Scott,
Are you doing appraisals or not?
You will need to define for yourself and your clients exactly what you are and aren't doing. There's no reason a licensed appraiser can't also hold a real estate license, an SEC Series 7 License, car salesman license and a business license, all at the same time. No need to allow any of these licenses to go inactive simply because you're qualified to do other things.
With respect to your new job, there's a big difference between analyzing a commercial property and making recommendations about it for a client or employer in a capacity wherein you are clearly an advocate and not an appraiser; and valuing a property as an objective, unbiased and otherwise uninvolved appraiser. Just a hint here: whether or not you comply with SR2-3 by signing a certification for your appraisals is not the dividing line.
Let's say you do an analysis of an income property that includes a review of the income stream itself, a summary of comparable data, comparisons between that data and your subject, and concludes with some recommendations about exposure time, marketing time, and even potential pricing, etc. If a third party comes along and looks at your work product, and then interprets your work as an unbiased opinion of value then you have a problem. If that party can understand from looking at your work that you are not attempting to represent yourself as unbiased, nor in the capacity as an appraiser, then your work probably isn't going to cause problems.
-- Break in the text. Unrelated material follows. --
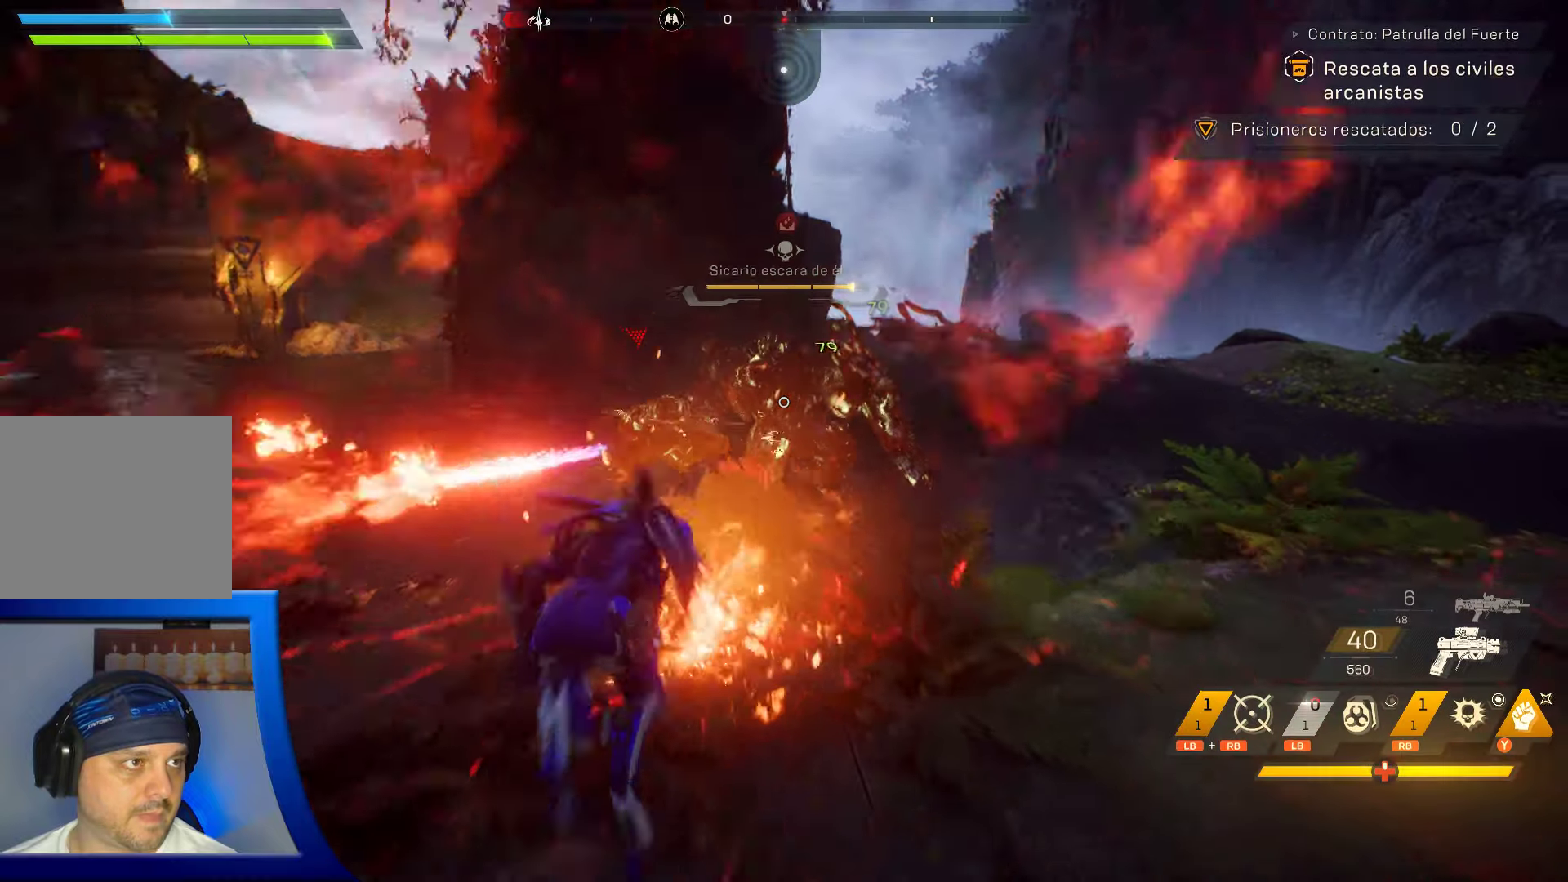
{"buttons": [], "left_stick": "up", "right_stick": "center", "events": []}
You will not be able to do this kind of work by using standard appraisal report formats and then get away from being held accountable for it as an appraiser by excluding your certifications or using black and white photos or even by crossing out and substituting the word "Consulting Report" every time the form uses "Appraisal Report".
The term "Administrative" got used up there in one of the previous responses, as in "Administrative Review". Although I don't think it was you who brought it up, I'll address it anyway. Users of appraisal services do administrative reviews. What that means is that people who are engaged in making decisions about the property can review appraisal work in an administrative capacity. Even licensed appraisers can do this, if their function is to make a decision about the property rather than the appraisal. Examples of this would include if the person were working with the property as a property manager, or as a loan officer, or as a sales agent. However, the moment the focus of that activity switches from the disposition of the property to the quality of the appraisal report or the appraiser's work, then that person is engaged in a technical review as defined in the USPAP and all of those rules apply. If you're doing both, then you're doing both. Like most other types of valuation services, these functions need not be mutually exclusive.
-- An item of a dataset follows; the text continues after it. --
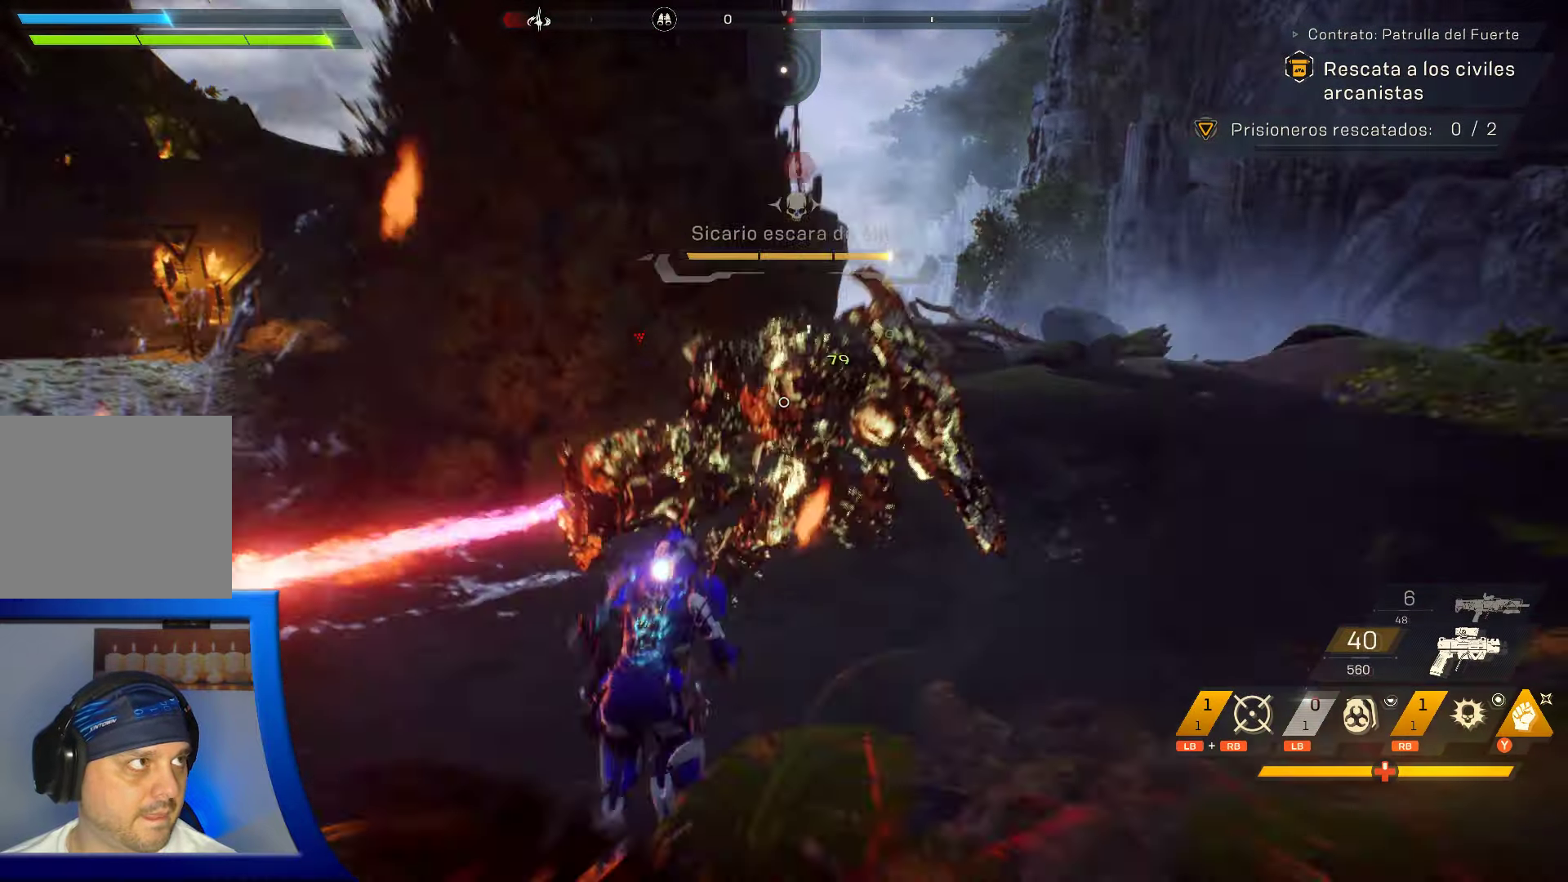
{"buttons": [], "left_stick": "up", "right_stick": "center"}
Consider this. If tap dancing around the "value opinion" vs. "potential pricing" issue and playing with ambiguities doesn't appeal to you, you might try playing it straight and retaining your role as an unbiased appraiser, same as you would if you were an employee at a bank. Mere employment status doesn't automatically impugn your status as an unbiased appraiser unless you let it. It this applies to your situation, you can simply acknowledge that your work consists of developing appraisals and tailor them by using an appropriate scope of work, aimed specifically at your intended users and intended uses. Obviously, your clients will have different requirements than the average bank would have, and your work could look very different and still suffice within that scope.
The bottom line here is that it probably is easier to only own one hat. But if you do wear multiple hats, you will want to make sure that each hat is well identified in big bold neon letters, and that you never wear or even appear to wear the wrong hat for what you are doing. As others have already suggested, if you're worried about your license, you should contact your state board for clarification. They can probably assist you in erecting some fences that will keep your competing job descriptions from stepping on each other.